Tuesday, September 20, 2011

Beastly, book author Alex Flinn, Screenplay and Director Daniel Barnz

Wow.  First off, I had a long, complex and beautiful rant about the place of Spike in Buffy.  Don't know what happened there, but for now I'm going to keep going forward.  I'll get you back to Spike and my Buffy poetry habit later.

Now we are talking about a very strange phenomenon.

Beastly--book and movie summaries.

Well, Beauty and the Beast, duh.  Set in modern day with a modern, absolute vain jerk high school student, Kyle, who runs into a witch who thinks he needs a change--a drastic change into a beast.  In the book he has two years to find true love--he loves, she loves--who will kiss him.  In the movie he only has one year and needs a heartfelt "I love you," not the whole kiss.  Give it to Kyle, his father is a self involved, vain, appearance bias jerk that makes Kyle look sweet.  Said father gets Kyle a large house in Brooklyn with a blind tutor, Will, and his usual house keeper so that Will cannot embarrass his father with his beastliness.

Enter Lindy, with her drug addict father and her scholarship to the private school Kyle used to attend.  She loves books.  She loves roses.  And of course (I think the Beauty and the Beast reference already spoiled this) when forced to live at Kyle's house, she grows to love the changing, redeemable Kyle.

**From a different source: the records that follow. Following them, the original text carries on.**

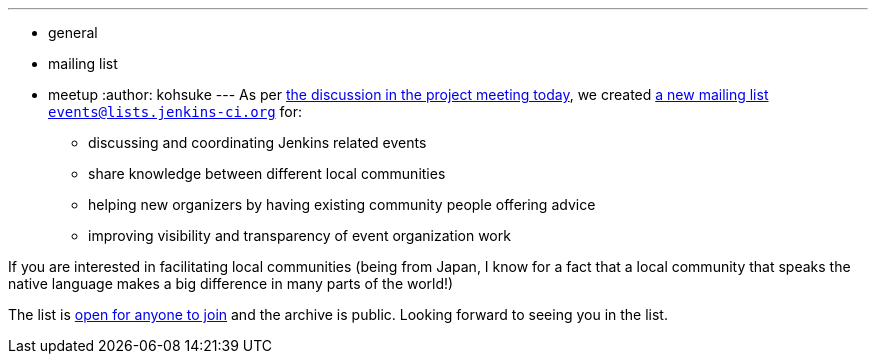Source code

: ---
:layout: post
:title: New mailing list for better event/meet-up/local community coordination
:nodeid: 407
:created: 1353085200
:tags:
  - general
  - mailing list
  - meetup
:author: kohsuke
---
As per http://meetings.jenkins-ci.org/jenkins/2012/jenkins.2012-11-14-19.01.log.html#l-68[the discussion in the project meeting today], we created http://lists.jenkins-ci.org/mailman/listinfo/jenkins-events[a new mailing list `+events@lists.jenkins-ci.org+`] for:

* discussing and coordinating Jenkins related events
* share knowledge between different local communities
* helping new organizers by having existing community people offering advice
* improving visibility and transparency of event organization work

If you are interested in facilitating local communities (being from Japan, I know for a fact that a local community that speaks the native language makes a big difference in many parts of the world!) +

The list is http://lists.jenkins-ci.org/mailman/listinfo/jenkins-events[open for anyone to join] and the archive is public. Looking forward to seeing you in the list.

So my big wow factor:  I liked the movie better.  I will admit I saw the movie first, so that may have affected me some, but I feel I have some solid grounds.

I did appreciate that Flinn attempted to stay so close to the fairy tale, but in my opinion he stayed a little too close.  I liked his having Kyle go quite so entirely Beastly, but some of the fairy tale aspects--the witch--clunked into corny.  It's called an adaptation for a reason.  His audience jumped around like a Mexican jumping bean.  At times, his tone would reflect an intelligent sixteen-year-old.  At other times he appeared to be trying too hard to keep his teens sounding teen, and he ended making his characters sound a bit idiot and out of date.  I appreciated the fact he tried to create most of the book in dialogue.  I love dialogue.  But the dialogue was flat and didn't tend to tell much about the characters, meaning there was very little characterization.  When Flinn did try to evoke an emotion, he tended to simply state it.  Then, as if he couldn't think of another way to get the point across, Kyle just tended to repeat the thought.

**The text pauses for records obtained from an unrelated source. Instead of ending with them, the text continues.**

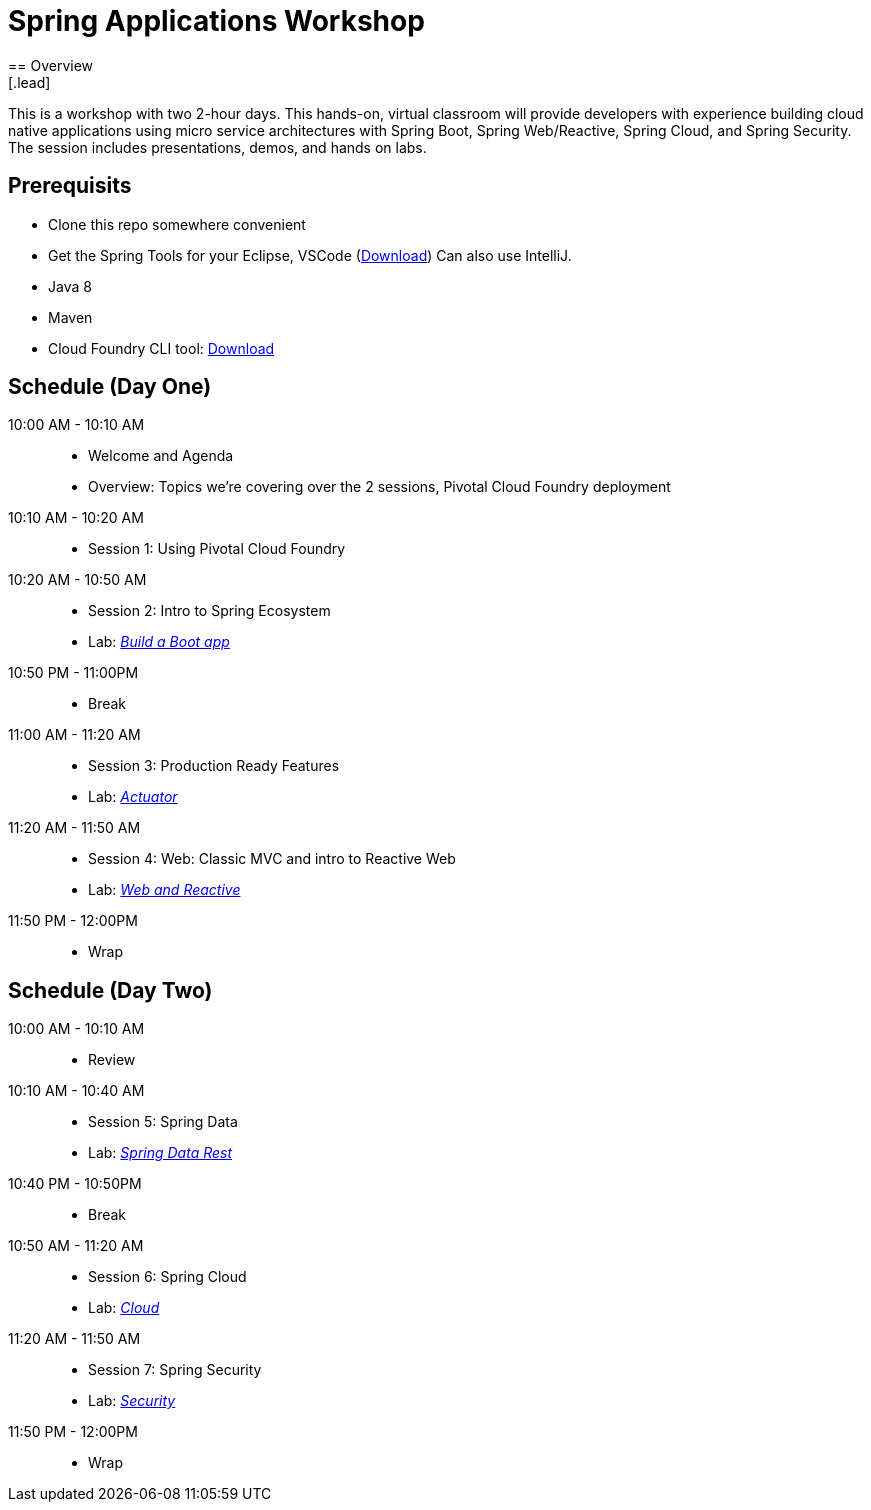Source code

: = Spring Applications Workshop
== Overview
[.lead]
This is a workshop with two 2-hour days.  This hands-on, virtual classroom will provide developers with experience building cloud native applications using micro service architectures with Spring Boot, Spring Web/Reactive, Spring Cloud, and Spring Security. The session includes presentations, demos, and hands on labs.

== Prerequisits

* Clone this repo somewhere convenient
* Get the Spring Tools for your Eclipse, VSCode (link:https://spring.io/tools[Download])  Can also use IntelliJ.
* Java 8
* Maven
* Cloud Foundry CLI tool: link:https://tanzu.vmware.com/tutorials/getting-started/install-the-cf-cli[Download]

== Schedule (Day One)

10:00 AM - 10:10 AM::
 * Welcome and Agenda
 * Overview: Topics we're covering over the 2 sessions, Pivotal Cloud Foundry deployment
10:10 AM - 10:20 AM::
 * Session 1: Using Pivotal Cloud Foundry
10:20 AM - 10:50 AM::
 * Session 2: Intro to Spring Ecosystem
 * Lab: link:labs/build_a_boot_app[_Build a Boot app_]
10:50 PM - 11:00PM::
 * Break
11:00 AM - 11:20 AM::
 * Session 3: Production Ready Features
 * Lab: link:labs/actuator[_Actuator_]
11:20 AM - 11:50 AM::
 * Session 4: Web: Classic MVC and intro to Reactive Web
 * Lab: link:labs/web_and_reactive[_Web and Reactive_]
11:50 PM - 12:00PM::
 * Wrap

== Schedule (Day Two)

10:00 AM - 10:10 AM::
 * Review
10:10 AM - 10:40 AM::
 * Session 5: Spring Data
 * Lab: link:labs/data_rest[_Spring Data Rest_]
10:40 PM - 10:50PM::
 * Break
10:50 AM - 11:20 AM::
 * Session 6: Spring Cloud
 * Lab: link:labs/cloud[_Cloud_]
11:20 AM - 11:50 AM::
 * Session 7: Spring Security
 * Lab: link:labs/security[_Security_]
11:50 PM - 12:00PM::
 * Wrap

One big issue with the book is Lindy.  I know this is a retelling of the story centering on the Beast for once, and I appreciate that Lindy isn't, at first glance, a gorgeous Beauty.  However, she falls for all of the clichés and has the personality of wallpaper.

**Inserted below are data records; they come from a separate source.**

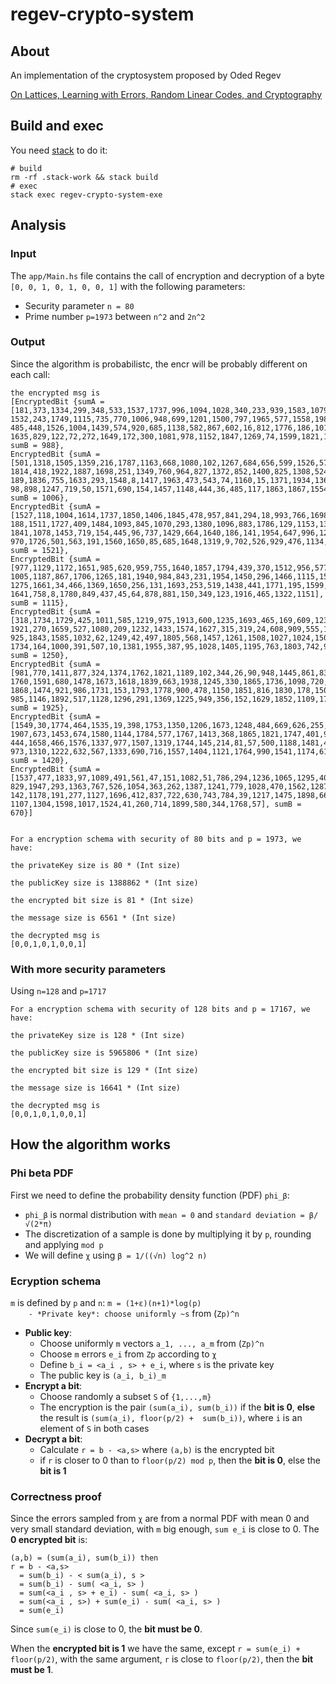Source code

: * regev-crypto-system
** About
   An implementation of the cryptosystem proposed by Oded Regev

   [[https://people.csail.mit.edu/vinodv/6892-Fall2013/regev.pdf][On Lattices, Learning with Errors, Random Linear Codes, and Cryptography]]

** Build and exec
   You need [[https://docs.haskellstack.org/en/stable/GUIDE/][stack]] to do it:

   #+begin_src shell :exports both 
     # build
     rm -rf .stack-work && stack build
     # exec
     stack exec regev-crypto-system-exe
   #+end_src
** Analysis
*** Input   
   The ~app/Main.hs~ file contains the call of encryption and decryption of a byte ~[0, 0, 1, 0, 1, 0, 0, 1]~ with the following parameters:
   - Security parameter ~n = 80~
   - Prime number ~p=1973~ between ~n^2~ and ~2n^2~
*** Output
    Since the algorithm is probabilistc, the encr will be probably different on each call:
    #+begin_src text :exports both 
      the encrypted msg is
      [EncryptedBit {sumA = [181,373,1334,299,348,533,1537,1737,996,1094,1028,340,233,939,1583,1079,16,
      1532,243,1749,1115,735,770,1006,948,699,1201,1500,797,1965,577,1558,198,734,678,872,299,1454,477,
      485,448,1526,1004,1439,574,920,685,1138,582,867,602,16,812,1776,186,1014,1110,75,923,12,451,1480,
      1635,829,122,72,272,1649,172,300,1081,978,1152,1847,1269,74,1599,1821,1072,392], sumB = 988},
      EncryptedBit {sumA = [501,1318,1505,1359,216,1787,1163,668,1080,102,1267,684,656,599,1526,576,954,
      1814,418,1922,1887,1698,251,1349,760,964,827,1372,852,1400,825,1308,524,278,844,1037,242,778,954,
      189,1836,755,1633,293,1548,8,1417,1963,473,543,74,1160,15,1371,1934,1367,173,433,957,145,195,121,
      98,898,1247,719,50,1571,690,154,1457,1148,444,36,485,117,1863,1867,1554,39], sumB = 1006},
      EncryptedBit {sumA = [1527,118,1004,1614,1737,1850,1406,1845,478,957,841,294,18,993,766,1698,940,
      188,1511,1727,409,1484,1093,845,1070,293,1380,1096,883,1786,129,1153,1322,747,1865,125,1635,878,
      1841,1078,1453,719,154,445,96,737,1429,664,1640,186,141,1954,647,996,1254,920,136,346,1808,1288,271,
      970,1726,501,563,191,1560,1650,85,685,1648,1319,9,702,526,929,476,1134,321,879], sumB = 1521},
      EncryptedBit {sumA = [977,1129,1172,1651,985,620,959,755,1640,1857,1794,439,370,1512,956,577,4,433,
      1005,1187,867,1706,1265,181,1940,984,843,231,1954,1450,296,1466,1115,1540,557,1332,592,1758,922,158,
      1275,1661,34,466,1369,1650,256,131,1693,253,519,1438,441,1771,195,1599,317,1923,713,1111,1249,258,74,
      1641,758,8,1780,849,437,45,64,878,881,150,349,123,1916,465,1322,1151], sumB = 1115},
      EncryptedBit {sumA = [318,1734,1729,425,1011,585,1219,975,1913,600,1235,1693,465,169,609,1235,890,
      1921,270,1659,527,1080,209,1232,1433,1574,1627,315,319,24,608,909,555,1358,259,621,18,1671,242,56,
      925,1843,1585,1032,62,1249,42,497,1805,568,1457,1261,1508,1027,1024,1507,1178,1775,419,662,1781,1489,
      1734,164,1000,391,507,10,1381,1955,387,95,1028,1405,1195,763,1803,742,966,267], sumB = 1250},
      EncryptedBit {sumA = [981,770,1411,877,324,1374,1762,1821,1189,102,344,26,90,948,1445,861,834,1069,
      1760,1591,680,1478,1673,1618,1839,663,1938,1245,330,1865,1736,1098,720,139,1880,858,1841,509,665,1236,
      1868,1474,921,986,1731,153,1793,1778,900,478,1150,1851,816,1830,178,1503,377,945,539,1435,729,1113,927,
      985,1146,1892,517,1128,1296,291,1369,1225,949,356,152,1629,1852,1109,1785,799], sumB = 1925},
      EncryptedBit {sumA = [1549,30,1774,464,1535,19,398,1753,1350,1206,1673,1248,484,669,626,255,112,906,
      1907,673,1453,674,1580,1144,1784,577,1767,1413,368,1865,1821,1747,401,954,1266,1110,519,242,1723,750,
      444,1658,466,1576,1337,977,1507,1319,1744,145,214,81,57,500,1188,1481,475,394,570,91,1762,1720,1104,431,
      973,1310,1222,632,567,1333,690,716,1557,1404,1121,1764,990,1541,1174,615], sumB = 1420},
      EncryptedBit {sumA = [1537,477,1833,97,1089,491,561,47,151,1082,51,786,294,1236,1065,1295,409,92,1972,33,
      829,1947,293,1363,767,526,1054,363,262,1387,1241,779,1028,470,1562,1287,403,1115,1244,529,710,1503,175,
      142,1178,191,277,1127,1696,412,837,722,630,743,784,39,1217,1475,1898,661,922,802,558,863,1135,1958,851,
      1107,1304,1598,1017,1524,41,260,714,1899,580,344,1768,57], sumB = 670}]


      For a encryption schema with security of 80 bits and p = 1973, we have:

      the privateKey size is 80 * (Int size)

      the publicKey size is 1388862 * (Int size)

      the encrypted bit size is 81 * (Int size)

      the message size is 6561 * (Int size)

      the decrypted msg is
      [0,0,1,0,1,0,0,1]
#+end_src
*** With more security parameters
    Using ~n=128~ and ~p=1717~
    #+begin_src shell :exports both 
      For a encryption schema with security of 128 bits and p = 17167, we have:

      the privateKey size is 128 * (Int size)

      the publicKey size is 5965806 * (Int size)

      the encrypted bit size is 129 * (Int size)

      the message size is 16641 * (Int size)

      the decrypted msg is
      [0,0,1,0,1,0,0,1]
#+end_src
** How the algorithm works
*** Phi beta PDF
   First we need to define the probability density function (PDF) ~phi_β~:
   - ~phi_β~ is normal distribution with ~mean = 0~ and ~standard deviation = β/√(2*π)~
   - The discretization of a sample is done by multiplying it by ~p~, rounding and applying ~mod p~
   - We will define ~χ~ using ~β = 1/((√n) log^2 n)~
*** Ecryption schema
    ~m~ is defined by ~p~ and ~n~: ~m = (1+ε)(n+1)*log(p)
    - *Private key*: choose uniformly ~s~ from (~Zp)^n~
    - *Public key*:
      - Choose uniformly ~m~ vectors ~a_1, ..., a_m~ from (~Zp)^n~
      - Choose ~m~ errors ~e_i~ from ~Zp~ according to ~χ~
      - Define ~b_i = <a_i , s> + e_i~, where ~s~ is the private key
      - The public key is ~(a_i, b_i)_m~
    - *Encrypt a bit*:
      - Choose randomly a subset ~S~ of ~{1,...,m}~
      - The encryption is the pair ~(sum(a_i), sum(b_i))~ if the *bit is 0*, *else* the result is ~(sum(a_i), floor(p/2) +  sum(b_i))~, where ~i~ is an element of ~S~ in both cases
    - *Decrypt a bit*:
      - Calculate ~r = b - <a,s>~ where ~(a,b)~ is the encrypted bit
      - if ~r~ is closer to 0 than to ~floor(p/2) mod p~, then the *bit is 0*, else the *bit is 1*
*** Correctness proof
    Since the errors sampled from ~χ~ are from a normal PDF with mean 0 and very small standard deviation, with ~m~ big enough, ~sum e_i~ is close to 0.
    The *0 encrypted bit* is:
    #+begin_src text :exports both 
      (a,b) = (sum(a_i), sum(b_i)) then
      r = b - <a,s>
        = sum(b_i) - < sum(a_i), s >
        = sum(b_i) - sum( <a_i, s> )
        = sum(<a_i , s> + e_i) - sum( <a_i, s> )
        = sum(<a_i , s>) + sum(e_i) - sum( <a_i, s> )
        = sum(e_i)
    #+end_src

    Since ~sum(e_i)~ is close to 0, the *bit must be 0*.

    When the *encrypted bit is 1* we have the same, except ~r = sum(e_i) + floor(p/2)~, with the same argument, ~r~ is close to ~floor(p/2)~, then the *bit must be 1*.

The chat room sections of different fairy tale characters talking about their woes could have been a hilarious and moving method of advancing the story.  Unfortunately, not enough context was given to most of the stories since he used old fashioned fairy tales.  I respect that, but it will be confusing.  Kids are used to Disney's The Little Mermaid, not Anderson's, and without more context, I feel it would have been jarring.  "Snow White, Rose Red" is even less well known, and an esoteric oddity here (plus, in the versions I've read, Rose Red gets the bear's brother.  But maybe I'm too contemporary).

In the end, it comes down to Daniel Barnz being a better director and screen writer than Alex Flinn is a writer.


In Daniel Barnz's movie, the character's personality's pop. Lindy has her own sass before Kyle is even a Beast. When I saAy "Beast" I do mean someone with the ink and body modifications that would make him a God in some subcultures, but it is no stretch to believe he thinks of himself as a monster. Alex Pettyfer gives a heartfelt rending of Kyle moving from sulky monster to one who cares about others before himself. Vanessa Hudgens takes the meat Barnz has given Lindy--rebellious, fiery, with plans of her own and a sense of humor--and runs with it. To my utter surprise, Mary-Kate Olsen makes an emo witch with class.  


Lindy was one of the main changes here that draws me to the movie. Kyle is bull headed, but she is ready to meet him every step of the way. It makes me respect the both of them more. I also appreciate Lindy's classic need to leave at the end more here. Flinn makes Lindy's father so reprehensible, so utterly ugh-worthy, that I can't imagine any sane human being telling her to go be with him. Not staging a major intervention would be nearly criminal. Barnz makes Lindy's father a complete mess, but a lost soul, not an ugly one.  


I will try to talk around this, but the other huge factor to me came down to the end. What Flinn's Kyle had to do involved saving Lindy. What Barnz's Kyle had to do showed the love he held Lindy in, but also that he had taken the final step to save himself.


The final sequences just simply can't compare to each other, but I won't spoil.

1 comment:

  1. Wow. Lots of crazy typos there, guys. Sorry. Don't know what happened. I should proof! Those last let of names should direct you to IMdB pages.